Using sed/awk to remove string from subsections

Question

I have a file that looks like this:

bar
barfo
barfoo
barfooo
barfoooo

sample
sampleText1
sampleText2
sampleText3

prefix
prefixFooBar
prefixBarFoo

What I want sed (or awk) to do is to remove the string which introduces a section, from all of its contents, so that I end up with:

bar
fo
foo
fooo
foooo

sample
Text1
Text2
Text3

prefix
FooBar
BarFoo

I tried using

sed -e -i '/([[:alpha:]]+)/,/^$/ s/\1//g' file

But that fails with "Invalid Backreference".

score 5 · Answer 1 · answered Oct 27 '18 at 20:32

5

$ awk '{$0=substr($0,idx)} !idx{idx=length($0)+1} !NF{idx=0} 1' file
bar
fo
foo
fooo
foooo

sample
Text1
Text2
Text3

prefix
FooBar
BarFoo

answered Oct 27 '18 at 20:32

Ed Morton

188,023
17
78
185

To be fair: Just like karakfa makes assumptions, you also do.
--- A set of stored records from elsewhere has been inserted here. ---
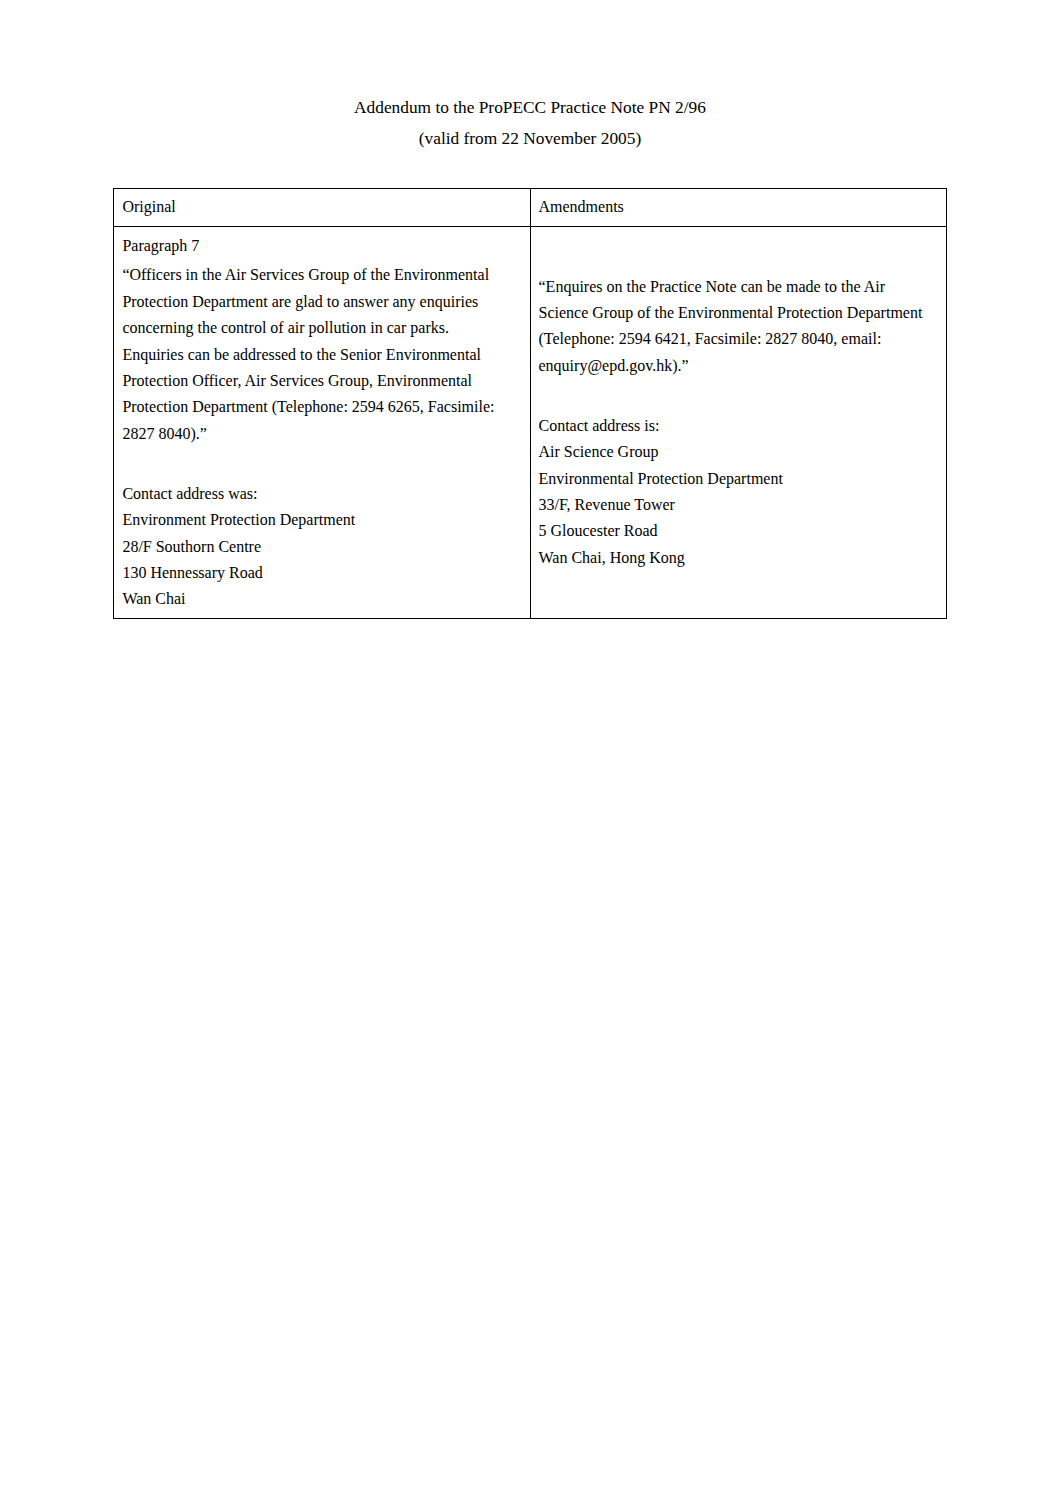Addendum to the ProPECC Practice Note PN 2/96
(valid from 22 November 2005)
| Original | Amendments |
| --- | --- |
| Paragraph 7 “Officers in the Air Services Group of the Environmental Protection Department are glad to answer any enquiries concerning the control of air pollution in car parks. Enquiries can be addressed to the Senior Environmental Protection Officer, Air Services Group, Environmental Protection Department (Telephone: 2594 6265, Facsimile: 2827 8040).” Contact address was: Environment Protection Department 28/F Southorn Centre 130 Hennessary Road Wan Chai | “Enquires on the Practice Note can be made to the Air Science Group of the Environmental Protection Department (Telephone: 2594 6421, Facsimile: 2827 8040, email: enquiry@epd.gov.hk).” Contact address is: Air Science Group Environmental Protection Department 33/F, Revenue Tower 5 Gloucester Road Wan Chai, Hong Kong |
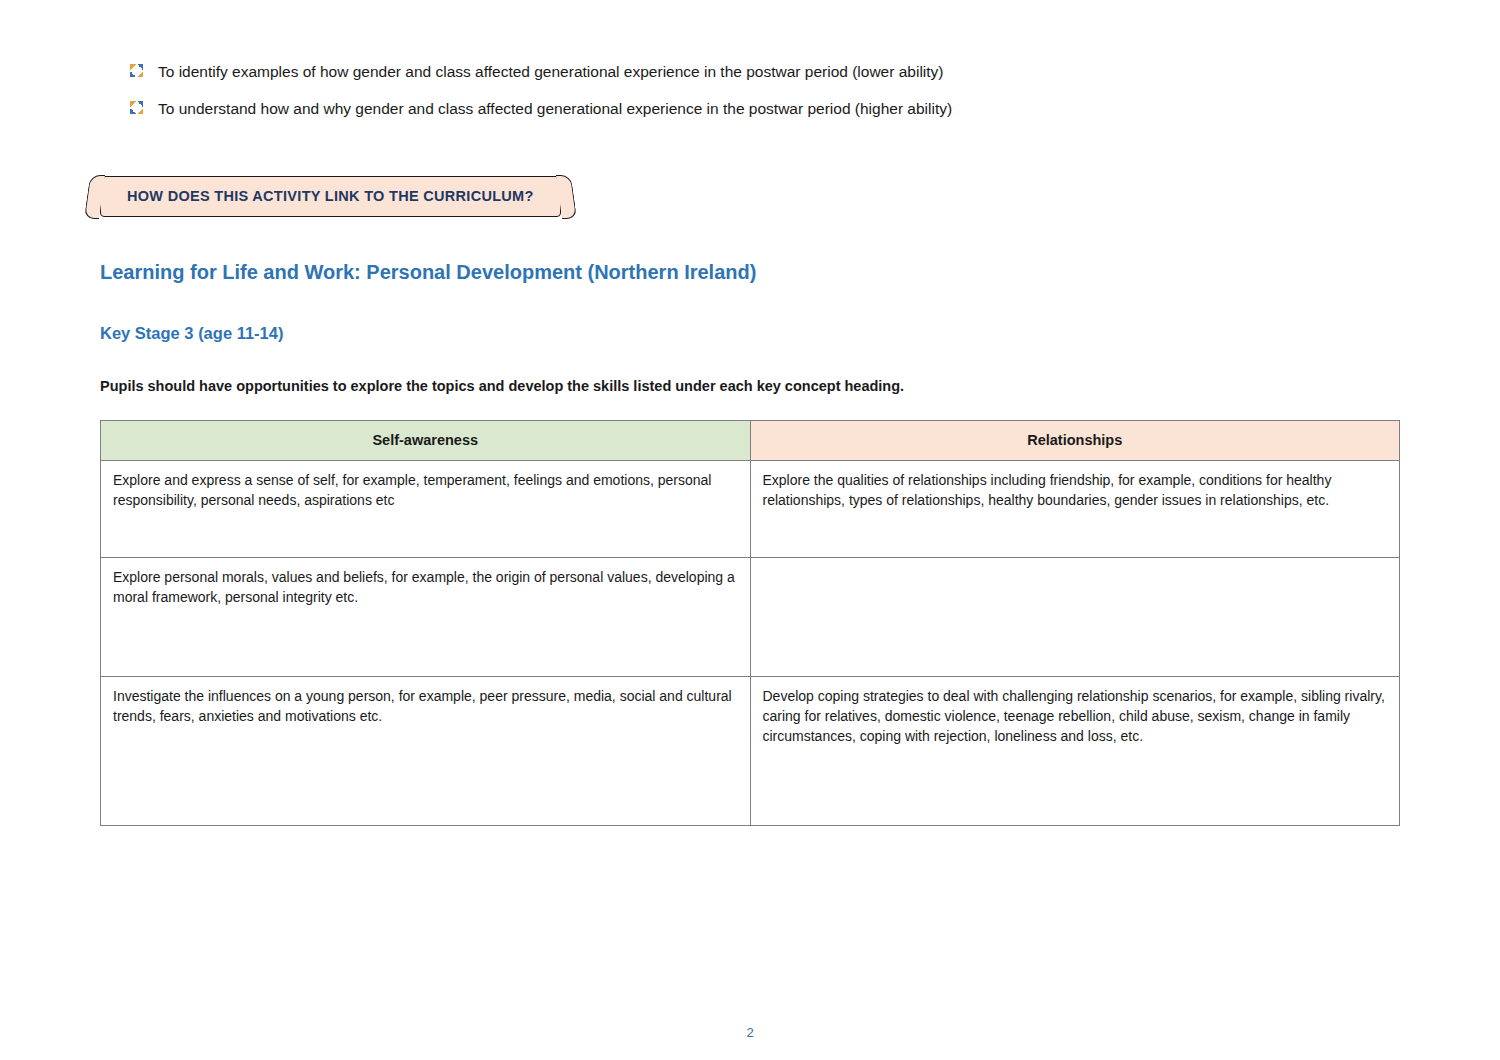To identify examples of how gender and class affected generational experience in the postwar period (lower ability)
To understand how and why gender and class affected generational experience in the postwar period (higher ability)
HOW DOES THIS ACTIVITY LINK TO THE CURRICULUM?
Learning for Life and Work: Personal Development (Northern Ireland)
Key Stage 3 (age 11-14)
Pupils should have opportunities to explore the topics and develop the skills listed under each key concept heading.
| Self-awareness | Relationships |
| --- | --- |
| Explore and express a sense of self, for example, temperament, feelings and emotions, personal responsibility, personal needs, aspirations etc | Explore the qualities of relationships including friendship, for example, conditions for healthy relationships, types of relationships, healthy boundaries, gender issues in relationships, etc. |
| Explore personal morals, values and beliefs, for example, the origin of personal values, developing a moral framework, personal integrity etc. | |
| Investigate the influences on a young person, for example, peer pressure, media, social and cultural trends, fears, anxieties and motivations etc. | Develop coping strategies to deal with challenging relationship scenarios, for example, sibling rivalry, caring for relatives, domestic violence, teenage rebellion, child abuse, sexism, change in family circumstances, coping with rejection, loneliness and loss, etc. |
2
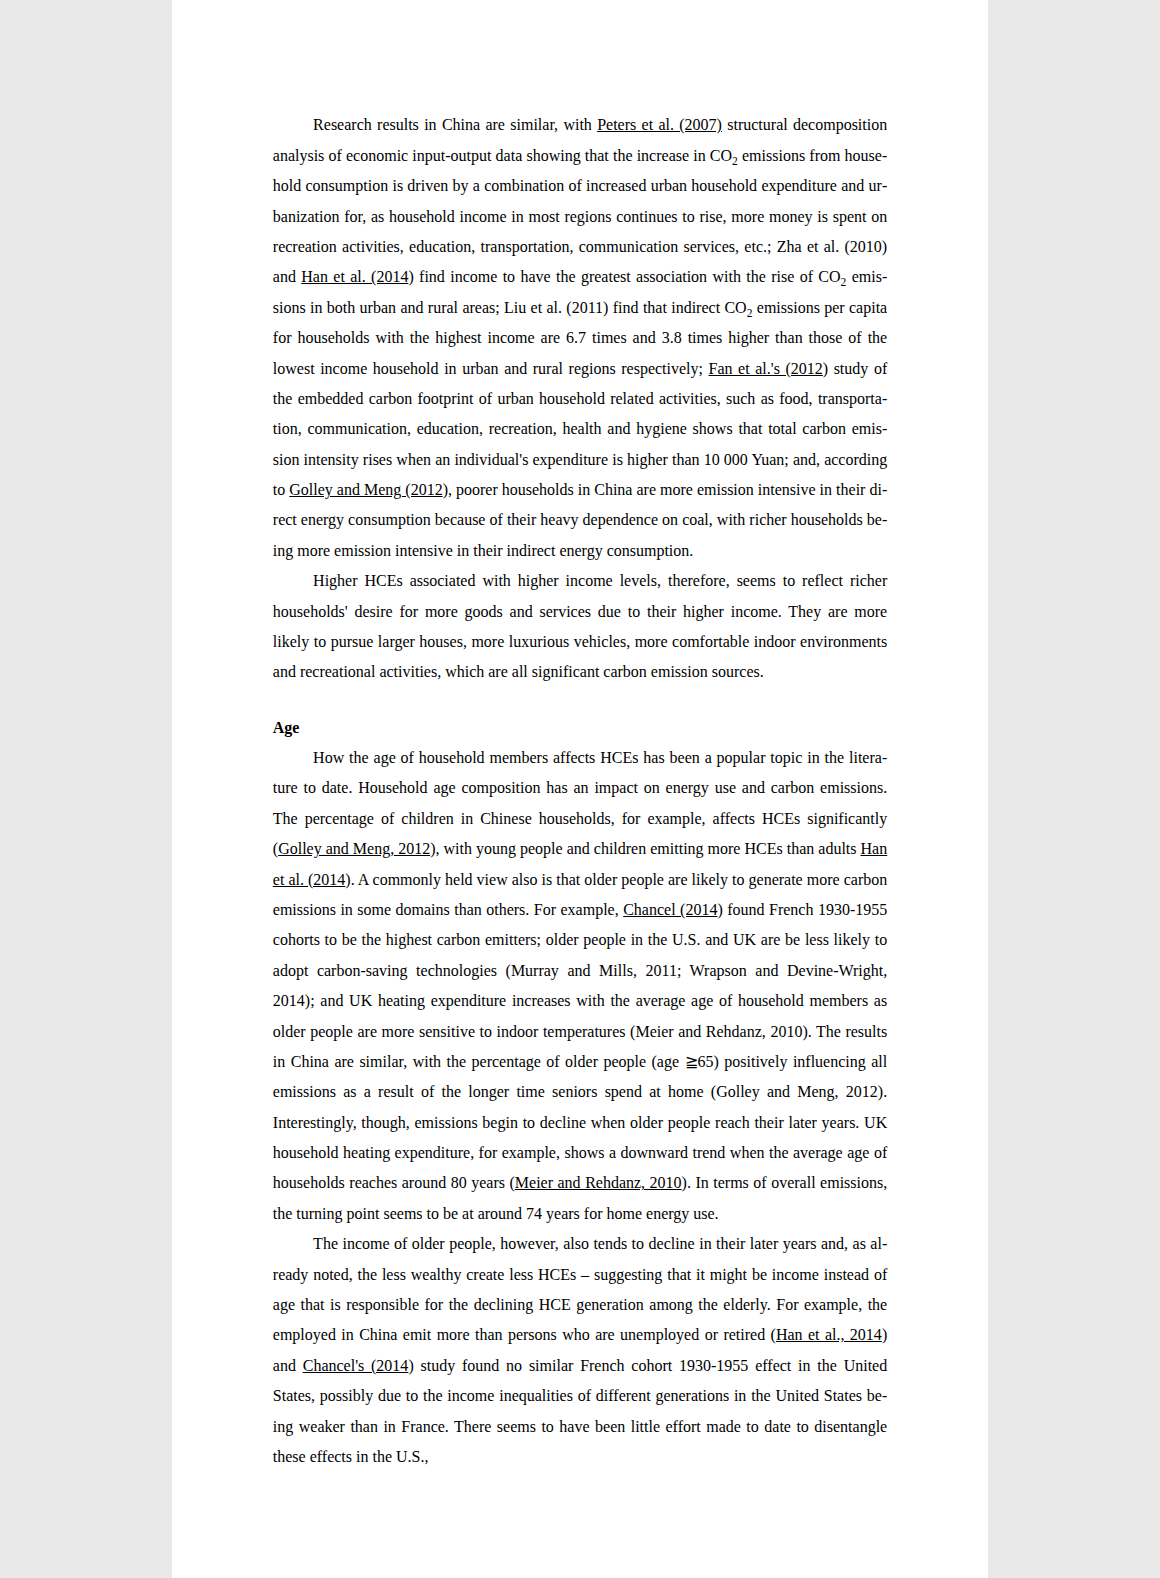Research results in China are similar, with Peters et al. (2007) structural decomposition analysis of economic input-output data showing that the increase in CO2 emissions from household consumption is driven by a combination of increased urban household expenditure and urbanization for, as household income in most regions continues to rise, more money is spent on recreation activities, education, transportation, communication services, etc.; Zha et al. (2010) and Han et al. (2014) find income to have the greatest association with the rise of CO2 emissions in both urban and rural areas; Liu et al. (2011) find that indirect CO2 emissions per capita for households with the highest income are 6.7 times and 3.8 times higher than those of the lowest income household in urban and rural regions respectively; Fan et al.'s (2012) study of the embedded carbon footprint of urban household related activities, such as food, transportation, communication, education, recreation, health and hygiene shows that total carbon emission intensity rises when an individual's expenditure is higher than 10 000 Yuan; and, according to Golley and Meng (2012), poorer households in China are more emission intensive in their direct energy consumption because of their heavy dependence on coal, with richer households being more emission intensive in their indirect energy consumption.
Higher HCEs associated with higher income levels, therefore, seems to reflect richer households' desire for more goods and services due to their higher income. They are more likely to pursue larger houses, more luxurious vehicles, more comfortable indoor environments and recreational activities, which are all significant carbon emission sources.
Age
How the age of household members affects HCEs has been a popular topic in the literature to date. Household age composition has an impact on energy use and carbon emissions. The percentage of children in Chinese households, for example, affects HCEs significantly (Golley and Meng, 2012), with young people and children emitting more HCEs than adults Han et al. (2014). A commonly held view also is that older people are likely to generate more carbon emissions in some domains than others. For example, Chancel (2014) found French 1930-1955 cohorts to be the highest carbon emitters; older people in the U.S. and UK are be less likely to adopt carbon-saving technologies (Murray and Mills, 2011; Wrapson and Devine-Wright, 2014); and UK heating expenditure increases with the average age of household members as older people are more sensitive to indoor temperatures (Meier and Rehdanz, 2010). The results in China are similar, with the percentage of older people (age ≧65) positively influencing all emissions as a result of the longer time seniors spend at home (Golley and Meng, 2012). Interestingly, though, emissions begin to decline when older people reach their later years. UK household heating expenditure, for example, shows a downward trend when the average age of households reaches around 80 years (Meier and Rehdanz, 2010). In terms of overall emissions, the turning point seems to be at around 74 years for home energy use.
The income of older people, however, also tends to decline in their later years and, as already noted, the less wealthy create less HCEs – suggesting that it might be income instead of age that is responsible for the declining HCE generation among the elderly. For example, the employed in China emit more than persons who are unemployed or retired (Han et al., 2014) and Chancel's (2014) study found no similar French cohort 1930-1955 effect in the United States, possibly due to the income inequalities of different generations in the United States being weaker than in France. There seems to have been little effort made to date to disentangle these effects in the U.S.,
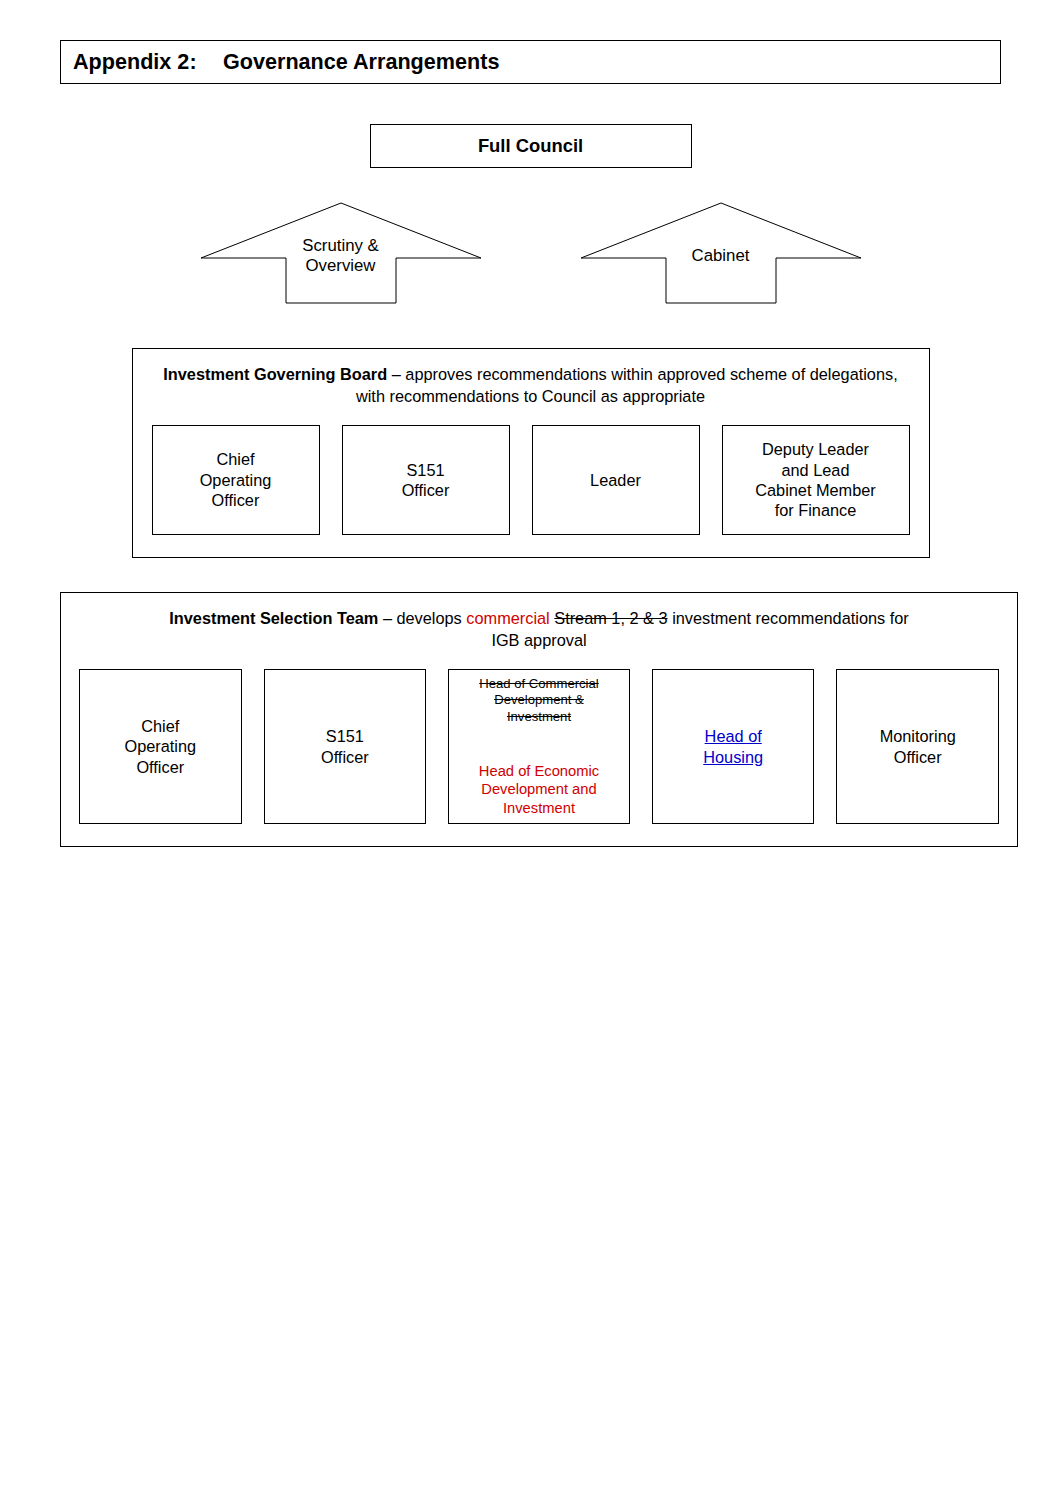Appendix 2: Governance Arrangements
Full Council
Scrutiny &
Overview
Cabinet
Investment Governing Board – approves recommendations within approved scheme of delegations, with recommendations to Council as appropriate
Chief
Operating
Officer
S151
Officer
Leader
Deputy Leader
and Lead
Cabinet Member
for Finance
Investment Selection Team – develops commercial Stream 1, 2 & 3 investment recommendations for
IGB approval
Chief
Operating
Officer
S151
Officer
Head of Commercial
Development &
Investment
Head of Economic
Development and
Investment
Head of
Housing
Monitoring
Officer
This solution works only if all the paragraph strings start with the subject word (which is consistent with the example, but not with the question text - and so is karakfa's answer). If that's not the case, your awk will not remove *all* the words, not even once, it will remove something else instead. This is handled better by karakfa. – steffen Oct 28 '18 at 11:22
There are reasonable assumptions and then there are unreasonable assumptions. When sample input always includes a generic string like "sample" in a specific position it's reasonable to assume a string "sample" does always appear in that position. It's also reasonable to assume that the poster wants it treated as a string rather than a regular expression and so if "sample" contains RE metachars they should be treated literally unless otherwise stated. It's NOT reasonable to assume that "sample" will always literally be the word "sample" or even that it will always contain non-RE meta-characters – Ed Morton Oct 28 '18 at 12:02
I agree that it should be treated as string, but I disagree on the position and on the number of matches. Why? Because of two indications: (1) The question text itself states it clearly and (2) His `sed` expression contains a `g`. In the past you've been eagerly encouraging users to add hints about possible drawbacks. (In fact that's the reason for the second sentence in my `sed` solution.) So I guess you should add a note about that here. – steffen Oct 28 '18 at 12:13
His sed expression is simply wrong. Please clarify "The question text itself states it clearly" - states what and where? – Ed Morton Oct 28 '18 at 12:35
(1) "remove the string from all of the section's contents". (2) The sed is simply wrong, yes, but i find it quite clever: Apparently he was trying to apply `s/\1//g` for each line of a section. A section starts with `[[:alpha:]]+` and ends with `^$`. Finally he was adding parens in order to be able to reference the section start in the `s` command. Just a few problems: First, the group isn't available in the `s` command any more, second, unlike in vim e. g. he can't `/.../+1,/.../` and third, he had to handle the last line. But you can get some information out of that attempt. – steffen Oct 28 '18 at 12:52
IMHO it's extremely clear that he's simply talking about removing the header string from the start of each line of the section as evidenced by the sample input he provided. The sed script is just him trying to some up with something that'll do what he wants - all we can determine from it is that it doesn't do what he wants. – Ed Morton Oct 28 '18 at 12:54
1

OK, I agree, you should not mention it. – steffen Oct 28 '18 at 12:57

score 3 · Answer 2 · answered Oct 27 '18 at 20:38

3

another awk

$ awk '{sub(pre,"")}1; !NF{pre=""} !pre{pre=$1}' file

bar
fo
foo
fooo
foooo

sample
Text1
Text2
Text3

prefix
FooBar
BarFoo

answered Oct 27 '18 at 20:38

karakfa

66,216
7
41
56

1

That will fail if the first string in a block contains RE metachars or is numerically equal to zero. – Ed Morton Oct 27 '18 at 20:39
This will also not work if the first string contains whitespace. – steffen Oct 28 '18 at 11:24

ikegami · Accepted Answer · 2018-10-28T02:12:21.443

perl -ple'
   if (!length($_)) { $re = "" }
   elsif (!length($re)) { $re = $_ }
   else { s/^\Q$re// }
'

Notes:

Use s/\Q$re//g to remove anywhere in the line instead of just removing the prefix.
This works even with the header line includes special characters such as \, . and *.
This works even if there are multiple blank lines in a row.
See Specifying file to process to Perl one-liner for complete usage.
The line breaks in the code are optional (i.e. can be removed).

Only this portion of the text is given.